Il Roverway rientra appieno nel novero dei raduni scout internazionali. Dedicato ai gruppi di rover e scolte (16-21 anni), si è tenuto tra il 3 e il 14 agosto di quest’anno in Francia con il patrocinio delle organizzazioni mondiali degli scout WAGGS e WOMS. La spedizione slovena contava anche otto appartenenti al clan carsico assieme alla capo scout, che hanno tenuto alti i colori della minoranza slovena d’Italia e dell’Associazione scouts sloveni in Italia.
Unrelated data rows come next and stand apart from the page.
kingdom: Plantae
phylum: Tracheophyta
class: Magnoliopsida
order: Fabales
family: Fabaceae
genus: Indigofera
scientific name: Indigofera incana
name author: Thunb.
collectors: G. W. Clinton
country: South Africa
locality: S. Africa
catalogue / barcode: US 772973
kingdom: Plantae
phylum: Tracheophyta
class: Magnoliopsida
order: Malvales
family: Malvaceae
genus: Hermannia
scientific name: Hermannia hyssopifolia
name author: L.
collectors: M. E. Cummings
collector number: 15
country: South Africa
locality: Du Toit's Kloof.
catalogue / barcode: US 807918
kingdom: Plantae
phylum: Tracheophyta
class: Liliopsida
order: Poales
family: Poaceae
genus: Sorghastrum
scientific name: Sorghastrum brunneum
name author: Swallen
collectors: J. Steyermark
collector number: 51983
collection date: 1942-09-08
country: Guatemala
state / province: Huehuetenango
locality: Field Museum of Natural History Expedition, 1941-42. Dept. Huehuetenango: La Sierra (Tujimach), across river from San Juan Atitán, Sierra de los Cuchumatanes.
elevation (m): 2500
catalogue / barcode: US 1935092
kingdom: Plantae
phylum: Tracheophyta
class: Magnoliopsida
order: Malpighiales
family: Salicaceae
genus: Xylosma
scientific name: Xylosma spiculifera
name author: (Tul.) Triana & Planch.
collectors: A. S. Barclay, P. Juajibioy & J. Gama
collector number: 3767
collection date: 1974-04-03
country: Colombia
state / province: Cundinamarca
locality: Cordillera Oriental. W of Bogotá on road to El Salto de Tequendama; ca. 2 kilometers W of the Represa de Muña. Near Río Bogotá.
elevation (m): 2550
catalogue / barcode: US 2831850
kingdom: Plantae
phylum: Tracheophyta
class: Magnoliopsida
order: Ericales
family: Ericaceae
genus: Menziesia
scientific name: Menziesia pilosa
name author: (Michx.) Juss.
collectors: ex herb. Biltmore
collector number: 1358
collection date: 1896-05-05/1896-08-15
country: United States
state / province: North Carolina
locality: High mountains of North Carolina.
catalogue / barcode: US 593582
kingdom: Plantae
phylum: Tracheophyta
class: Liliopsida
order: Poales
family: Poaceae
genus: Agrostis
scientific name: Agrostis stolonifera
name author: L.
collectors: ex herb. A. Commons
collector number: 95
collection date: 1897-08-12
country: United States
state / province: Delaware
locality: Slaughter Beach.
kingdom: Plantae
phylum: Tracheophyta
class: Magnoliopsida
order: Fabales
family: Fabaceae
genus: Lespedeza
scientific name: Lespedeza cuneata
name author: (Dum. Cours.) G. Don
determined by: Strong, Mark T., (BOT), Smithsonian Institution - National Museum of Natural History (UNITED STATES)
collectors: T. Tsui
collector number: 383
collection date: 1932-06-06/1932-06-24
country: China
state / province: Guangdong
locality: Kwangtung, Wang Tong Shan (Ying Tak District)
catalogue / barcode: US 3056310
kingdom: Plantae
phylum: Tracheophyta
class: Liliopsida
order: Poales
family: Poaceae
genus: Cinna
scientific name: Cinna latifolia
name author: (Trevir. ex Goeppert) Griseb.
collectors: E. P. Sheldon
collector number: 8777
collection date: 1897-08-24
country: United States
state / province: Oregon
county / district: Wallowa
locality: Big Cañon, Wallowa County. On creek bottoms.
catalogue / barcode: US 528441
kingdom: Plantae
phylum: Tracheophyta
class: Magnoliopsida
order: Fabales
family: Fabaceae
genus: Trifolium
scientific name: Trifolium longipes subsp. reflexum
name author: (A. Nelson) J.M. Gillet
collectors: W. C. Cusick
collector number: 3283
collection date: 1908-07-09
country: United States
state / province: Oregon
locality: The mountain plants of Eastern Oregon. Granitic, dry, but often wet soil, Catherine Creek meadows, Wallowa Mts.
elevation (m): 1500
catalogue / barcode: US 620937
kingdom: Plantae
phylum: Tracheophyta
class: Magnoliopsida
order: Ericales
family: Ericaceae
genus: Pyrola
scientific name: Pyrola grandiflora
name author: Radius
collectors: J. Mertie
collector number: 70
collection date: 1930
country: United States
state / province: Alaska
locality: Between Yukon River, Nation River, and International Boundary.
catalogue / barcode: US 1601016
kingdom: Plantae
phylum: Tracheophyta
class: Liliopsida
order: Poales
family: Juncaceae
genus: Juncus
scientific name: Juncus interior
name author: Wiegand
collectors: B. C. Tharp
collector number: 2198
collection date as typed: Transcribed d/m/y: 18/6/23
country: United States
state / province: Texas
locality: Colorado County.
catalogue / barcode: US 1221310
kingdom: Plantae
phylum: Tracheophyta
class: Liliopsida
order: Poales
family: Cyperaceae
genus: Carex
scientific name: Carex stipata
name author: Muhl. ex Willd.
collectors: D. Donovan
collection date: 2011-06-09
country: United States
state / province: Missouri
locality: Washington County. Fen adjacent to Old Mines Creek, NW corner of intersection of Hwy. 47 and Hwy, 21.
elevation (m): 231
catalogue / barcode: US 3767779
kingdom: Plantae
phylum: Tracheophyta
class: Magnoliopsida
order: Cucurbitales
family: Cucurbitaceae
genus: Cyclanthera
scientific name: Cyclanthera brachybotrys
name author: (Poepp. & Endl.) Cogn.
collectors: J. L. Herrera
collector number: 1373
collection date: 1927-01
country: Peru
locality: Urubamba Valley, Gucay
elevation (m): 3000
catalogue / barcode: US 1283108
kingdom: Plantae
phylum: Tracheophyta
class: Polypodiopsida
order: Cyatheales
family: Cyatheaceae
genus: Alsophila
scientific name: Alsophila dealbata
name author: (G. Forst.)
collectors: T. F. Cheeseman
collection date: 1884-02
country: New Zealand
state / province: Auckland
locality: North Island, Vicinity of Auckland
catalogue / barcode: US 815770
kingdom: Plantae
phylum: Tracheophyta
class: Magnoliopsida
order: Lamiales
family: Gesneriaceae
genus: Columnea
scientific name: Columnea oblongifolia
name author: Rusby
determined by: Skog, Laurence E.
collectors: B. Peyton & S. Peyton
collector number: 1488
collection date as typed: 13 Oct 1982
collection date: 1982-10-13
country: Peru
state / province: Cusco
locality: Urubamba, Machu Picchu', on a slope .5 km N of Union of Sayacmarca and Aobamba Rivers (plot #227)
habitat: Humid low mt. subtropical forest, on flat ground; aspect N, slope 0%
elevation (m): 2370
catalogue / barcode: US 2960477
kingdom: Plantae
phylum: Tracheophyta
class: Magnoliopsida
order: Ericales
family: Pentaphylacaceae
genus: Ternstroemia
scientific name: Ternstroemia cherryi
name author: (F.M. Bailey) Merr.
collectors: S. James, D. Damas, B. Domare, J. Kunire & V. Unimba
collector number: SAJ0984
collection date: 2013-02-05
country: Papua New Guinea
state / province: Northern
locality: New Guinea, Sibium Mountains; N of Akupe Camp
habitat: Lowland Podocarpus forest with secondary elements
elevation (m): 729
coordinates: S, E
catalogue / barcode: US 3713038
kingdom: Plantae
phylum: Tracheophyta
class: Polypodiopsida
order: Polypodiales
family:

Complessivamente la spedizione slovena contava 26 scout cattolici e 89 taborniki (scout laici). Ecco un breve reportage dell’evento.

Oltre cento anni fa il fondatore dello scoutismo lord Baden Powell affermò che una persona non dichiarerà mai guerra al paese dal quale proviene un suo amico. Negli anni i jamboree – raduni scout internazionali – sono diventati un mezzo per promuovere le relazioni internazionali e il pacifismo. Noi scout ci consideriamo fratelli e sorelle e tra i doveri di ogni scout figurano la promozione del pacifismo, la lotta alle ingiustizie e il sostegno ai più deboli e agli indifesi.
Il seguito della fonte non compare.